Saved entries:
- Opening Delimiter -

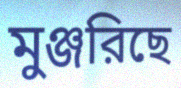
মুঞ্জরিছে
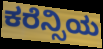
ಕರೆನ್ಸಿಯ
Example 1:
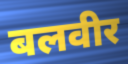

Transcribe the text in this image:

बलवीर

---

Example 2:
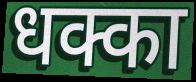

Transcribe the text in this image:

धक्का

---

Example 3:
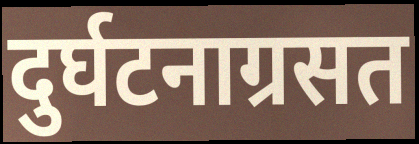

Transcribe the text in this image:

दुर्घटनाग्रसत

- Closing Delimiter -
- Opening Delimiter -

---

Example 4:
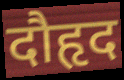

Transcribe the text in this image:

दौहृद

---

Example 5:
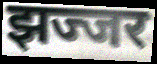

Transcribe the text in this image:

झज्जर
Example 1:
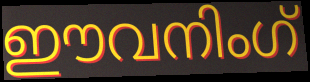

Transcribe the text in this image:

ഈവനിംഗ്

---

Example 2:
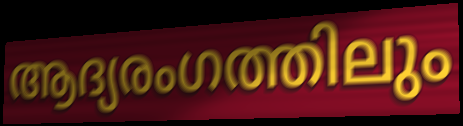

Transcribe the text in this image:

- Closing Delimiter -

* _EXERCISE DETAILS_
Output only the number of lines in the data above that include the word "Example".

* _EXERCISE SOLUTION_
7